Tugas Latihan:
A – Tuliskan ulang paragraf dalam artikel tentang hukum boikot yang diawali "Tetapi hukumnya bisa beragam" sebagai daftar singkat, tanpa menghilangkan fakta pokoknya.
B – Lanjutkan artikel tentang hukum boikot, dimulai setelah kalimat terakhir yang tercantum.
=== Teks Artikel ===
Selasa 10 Nov 2020 04:40 WIB

Jangan Ragu Boikot Produk Penista Nabi, Ini Deretan Dalilnya

Banyak dalil dari Alquran dan hadits menguatkan boikot ekonomi

Red: Nashih Nashrullah
Warga berunjuk rasa di Jalan Gubernur Suryo, Surabaya, Jawa Timur, Jumat (6/11/2020). Aksi Solidaritas Bela Rasulullah SAW itu menyerukan pemboikotan terhadap produk-produk asal Prancis dan mengecam Presiden Prancis Emmanuel Macron yang dianggap menghina Islam dan Nabi Muhammad SAW.
Foto: ANTARA FOTO/Didik Suhartono
Warga berunjuk rasa di Jalan Gubernur Suryo, Surabaya, Jawa Timur, Jumat (6/11/2020). Aksi Solidaritas Bela Rasulullah SAW itu menyerukan pemboikotan terhadap produk-produk asal Prancis dan mengecam Presiden Prancis Emmanuel Macron yang dianggap menghina Islam dan Nabi Muhammad SAW.

Oleh : Kepala LPMQ Kemenag dan Sekjen OIAA, KH Dr Muchlis M Hanafi

REPUBLIKA.CO.ID, Di masa perang atau konflik bersenjata banyak negara menggunakan senjata ekonomi untuk menekan lawan. 

Antara lain dengan melakukan aksi boikot tidak menjual dan atau membeli barang negara atau pihak yang diboikot. 

Baca Juga

Tentu saja, dalam situasi konflik upaya melumpuhkan musuh dapat dibenarkan secara logika.  

Dalam kitab-kitab fiqih para ulama membahas hukum berdagang dengan pihak musuh. Mayoritas ulama membolehkan kecuali senjata atau lainnya yang dapat disalahgunakan untuk menyerang balik. Pada dasarnya, hukum boikot diperbolehkan dalam agama.

Tetapi hukumnya bisa beragam, tergantung sejauh mana pengaruh dan efektivitasnya. Bila berdampak membahayakan dan merugikan kaum Muslim maka hukumnya bisa menjadi makruh bahkan haram.  Tetapi bila memberi pengaruh besar melemahkan negara atau pihak yang menyerang maka hukumnya bisa menjadi wajib atau dibolehkan.
=== Data Tersedia ===
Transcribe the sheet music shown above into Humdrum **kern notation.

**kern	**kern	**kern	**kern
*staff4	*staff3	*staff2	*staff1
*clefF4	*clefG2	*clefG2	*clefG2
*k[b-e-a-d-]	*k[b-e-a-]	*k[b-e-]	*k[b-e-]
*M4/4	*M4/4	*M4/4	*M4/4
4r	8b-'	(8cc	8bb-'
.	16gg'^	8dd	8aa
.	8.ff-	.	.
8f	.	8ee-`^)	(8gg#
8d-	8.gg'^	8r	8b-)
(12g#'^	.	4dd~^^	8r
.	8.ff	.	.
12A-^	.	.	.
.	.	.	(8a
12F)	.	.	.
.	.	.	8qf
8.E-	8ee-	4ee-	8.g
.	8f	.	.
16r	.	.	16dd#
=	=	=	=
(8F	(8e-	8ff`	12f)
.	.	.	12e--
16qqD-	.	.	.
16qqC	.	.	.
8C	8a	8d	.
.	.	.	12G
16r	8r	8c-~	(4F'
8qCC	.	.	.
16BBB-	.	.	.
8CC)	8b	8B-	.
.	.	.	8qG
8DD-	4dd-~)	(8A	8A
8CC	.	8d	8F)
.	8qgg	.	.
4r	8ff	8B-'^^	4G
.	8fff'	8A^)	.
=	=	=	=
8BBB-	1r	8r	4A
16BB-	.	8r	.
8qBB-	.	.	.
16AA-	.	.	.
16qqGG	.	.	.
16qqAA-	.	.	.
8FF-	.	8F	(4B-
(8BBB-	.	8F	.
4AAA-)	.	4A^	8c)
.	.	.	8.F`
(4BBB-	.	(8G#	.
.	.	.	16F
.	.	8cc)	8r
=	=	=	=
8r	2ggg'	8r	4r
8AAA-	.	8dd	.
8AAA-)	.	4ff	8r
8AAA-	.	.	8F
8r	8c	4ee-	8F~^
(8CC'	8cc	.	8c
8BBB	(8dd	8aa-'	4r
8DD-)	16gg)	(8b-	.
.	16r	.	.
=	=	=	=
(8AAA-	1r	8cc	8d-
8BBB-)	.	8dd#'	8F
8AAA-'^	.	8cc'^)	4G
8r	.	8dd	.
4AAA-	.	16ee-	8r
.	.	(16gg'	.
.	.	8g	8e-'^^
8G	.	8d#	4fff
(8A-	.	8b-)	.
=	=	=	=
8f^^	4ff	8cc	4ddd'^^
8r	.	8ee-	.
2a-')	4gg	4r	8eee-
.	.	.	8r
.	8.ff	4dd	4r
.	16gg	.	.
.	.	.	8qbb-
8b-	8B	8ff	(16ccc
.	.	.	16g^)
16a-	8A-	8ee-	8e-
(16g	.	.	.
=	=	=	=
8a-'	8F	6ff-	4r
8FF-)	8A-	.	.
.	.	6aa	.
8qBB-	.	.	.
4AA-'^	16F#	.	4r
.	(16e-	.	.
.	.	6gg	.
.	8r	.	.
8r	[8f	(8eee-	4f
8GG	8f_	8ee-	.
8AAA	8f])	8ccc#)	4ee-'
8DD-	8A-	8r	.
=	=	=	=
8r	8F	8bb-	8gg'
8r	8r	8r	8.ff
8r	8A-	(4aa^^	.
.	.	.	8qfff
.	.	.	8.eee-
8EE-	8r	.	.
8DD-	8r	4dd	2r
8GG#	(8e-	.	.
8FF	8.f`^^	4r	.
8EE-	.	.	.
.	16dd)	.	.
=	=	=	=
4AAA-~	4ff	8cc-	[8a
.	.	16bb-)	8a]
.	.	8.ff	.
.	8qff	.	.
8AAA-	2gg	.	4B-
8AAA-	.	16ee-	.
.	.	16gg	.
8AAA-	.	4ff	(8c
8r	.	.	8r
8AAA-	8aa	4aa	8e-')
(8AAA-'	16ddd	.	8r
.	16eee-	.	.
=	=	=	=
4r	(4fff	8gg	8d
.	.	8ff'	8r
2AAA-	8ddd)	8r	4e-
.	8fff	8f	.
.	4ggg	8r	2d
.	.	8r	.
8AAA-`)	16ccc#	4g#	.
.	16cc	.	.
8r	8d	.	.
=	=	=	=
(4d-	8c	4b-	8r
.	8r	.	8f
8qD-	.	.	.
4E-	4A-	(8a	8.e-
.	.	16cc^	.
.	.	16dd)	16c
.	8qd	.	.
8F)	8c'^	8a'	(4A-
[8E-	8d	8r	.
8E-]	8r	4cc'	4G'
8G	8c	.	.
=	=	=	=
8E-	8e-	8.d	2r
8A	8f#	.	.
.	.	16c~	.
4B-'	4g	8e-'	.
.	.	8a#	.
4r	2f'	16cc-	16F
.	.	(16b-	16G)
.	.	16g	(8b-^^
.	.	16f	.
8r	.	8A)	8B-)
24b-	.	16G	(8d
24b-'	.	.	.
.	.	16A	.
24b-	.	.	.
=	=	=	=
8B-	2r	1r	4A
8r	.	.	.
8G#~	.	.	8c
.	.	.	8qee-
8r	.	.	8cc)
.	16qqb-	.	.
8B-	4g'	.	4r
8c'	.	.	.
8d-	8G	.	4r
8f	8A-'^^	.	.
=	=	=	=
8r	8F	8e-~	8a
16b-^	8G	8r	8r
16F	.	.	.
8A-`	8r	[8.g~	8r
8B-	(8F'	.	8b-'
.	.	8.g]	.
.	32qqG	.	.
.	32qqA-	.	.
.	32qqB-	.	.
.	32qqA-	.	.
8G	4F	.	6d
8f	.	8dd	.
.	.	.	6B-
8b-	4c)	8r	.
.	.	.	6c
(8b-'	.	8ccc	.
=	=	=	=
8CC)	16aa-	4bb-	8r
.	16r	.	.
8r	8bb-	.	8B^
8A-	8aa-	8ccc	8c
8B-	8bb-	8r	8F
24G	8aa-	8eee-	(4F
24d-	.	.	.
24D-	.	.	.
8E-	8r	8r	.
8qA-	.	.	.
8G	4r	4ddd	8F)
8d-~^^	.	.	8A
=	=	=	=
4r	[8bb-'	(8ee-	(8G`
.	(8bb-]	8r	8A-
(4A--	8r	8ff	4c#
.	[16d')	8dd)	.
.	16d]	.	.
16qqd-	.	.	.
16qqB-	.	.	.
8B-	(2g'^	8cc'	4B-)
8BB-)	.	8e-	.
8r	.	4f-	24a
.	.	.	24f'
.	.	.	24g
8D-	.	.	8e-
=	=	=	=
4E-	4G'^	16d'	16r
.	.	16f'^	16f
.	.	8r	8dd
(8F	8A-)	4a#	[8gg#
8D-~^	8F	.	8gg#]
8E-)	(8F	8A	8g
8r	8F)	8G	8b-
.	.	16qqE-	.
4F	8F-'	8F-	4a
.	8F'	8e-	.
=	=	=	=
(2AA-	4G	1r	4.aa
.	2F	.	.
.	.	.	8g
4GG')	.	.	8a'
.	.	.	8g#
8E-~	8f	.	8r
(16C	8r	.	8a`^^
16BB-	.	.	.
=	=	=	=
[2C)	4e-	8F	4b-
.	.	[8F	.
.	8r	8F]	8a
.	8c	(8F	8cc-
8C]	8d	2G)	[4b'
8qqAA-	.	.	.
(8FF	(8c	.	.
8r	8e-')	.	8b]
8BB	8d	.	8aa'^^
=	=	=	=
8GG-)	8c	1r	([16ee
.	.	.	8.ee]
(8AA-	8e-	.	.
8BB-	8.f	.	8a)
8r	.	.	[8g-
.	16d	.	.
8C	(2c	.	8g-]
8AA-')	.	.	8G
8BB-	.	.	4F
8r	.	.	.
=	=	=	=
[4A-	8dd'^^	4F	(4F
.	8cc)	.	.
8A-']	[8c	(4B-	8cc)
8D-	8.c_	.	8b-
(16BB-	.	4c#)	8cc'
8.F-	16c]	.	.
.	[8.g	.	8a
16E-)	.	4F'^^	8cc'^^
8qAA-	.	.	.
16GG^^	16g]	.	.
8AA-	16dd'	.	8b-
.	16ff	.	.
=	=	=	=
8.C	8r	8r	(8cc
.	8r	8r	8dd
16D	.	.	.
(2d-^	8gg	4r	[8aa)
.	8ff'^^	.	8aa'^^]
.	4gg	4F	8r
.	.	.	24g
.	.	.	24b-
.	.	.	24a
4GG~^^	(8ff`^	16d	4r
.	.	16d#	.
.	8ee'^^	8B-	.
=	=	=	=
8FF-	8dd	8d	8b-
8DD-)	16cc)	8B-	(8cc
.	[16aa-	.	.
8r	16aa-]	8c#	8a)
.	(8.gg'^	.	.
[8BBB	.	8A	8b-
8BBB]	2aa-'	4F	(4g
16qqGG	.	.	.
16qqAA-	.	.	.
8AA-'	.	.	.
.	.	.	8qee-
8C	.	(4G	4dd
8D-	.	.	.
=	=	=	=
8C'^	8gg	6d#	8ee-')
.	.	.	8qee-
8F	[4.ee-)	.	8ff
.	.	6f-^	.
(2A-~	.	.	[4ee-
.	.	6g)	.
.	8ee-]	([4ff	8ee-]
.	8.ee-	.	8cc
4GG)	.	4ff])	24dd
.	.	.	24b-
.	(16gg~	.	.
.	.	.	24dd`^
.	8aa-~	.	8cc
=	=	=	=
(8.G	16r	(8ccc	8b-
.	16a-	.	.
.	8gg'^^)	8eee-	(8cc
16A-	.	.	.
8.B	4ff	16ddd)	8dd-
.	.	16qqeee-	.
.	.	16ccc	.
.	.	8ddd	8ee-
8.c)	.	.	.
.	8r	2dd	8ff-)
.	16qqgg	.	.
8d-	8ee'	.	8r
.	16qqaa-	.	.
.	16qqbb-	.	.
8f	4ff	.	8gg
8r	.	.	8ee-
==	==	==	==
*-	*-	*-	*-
===
Jawaban Tertulis:
A –
- Hukum boikot bisa berbeda-beda, tergantung pengaruh dan efektivitasnya.
- Jika membahayakan dan merugikan kaum Muslim, hukumnya bisa makruh, bahkan haram.
- Jika berpengaruh besar dalam melemahkan negara atau pihak yang menyerang, hukumnya bisa wajib atau dibolehkan.

B –
Argumen aksi boikot bisa ditemukan dalam Alquran dan sunnah, antara lain yang pertama firman Allah:

‎ فَاِذَا انْسَلَخَ الْاَشْهُرُ الْحُرُمُ فَاقْتُلُوا الْمُشْرِكِيْنَ حَيْثُ وَجَدْتُّمُوْهُمْ وَخُذُوْهُمْ وَاحْصُرُوْهُمْ وَاقْعُدُوْا لَهُمْ كُلَّ مَرْصَدٍۚ 

Apabila telah habis bulan-bulan haram, maka perangilah orang-orang musyrik di mana saja kamu temui, tangkaplah dan kepunglah mereka, dan awasilah di tempat pengintaian ….” (QS at-Taubah: 5).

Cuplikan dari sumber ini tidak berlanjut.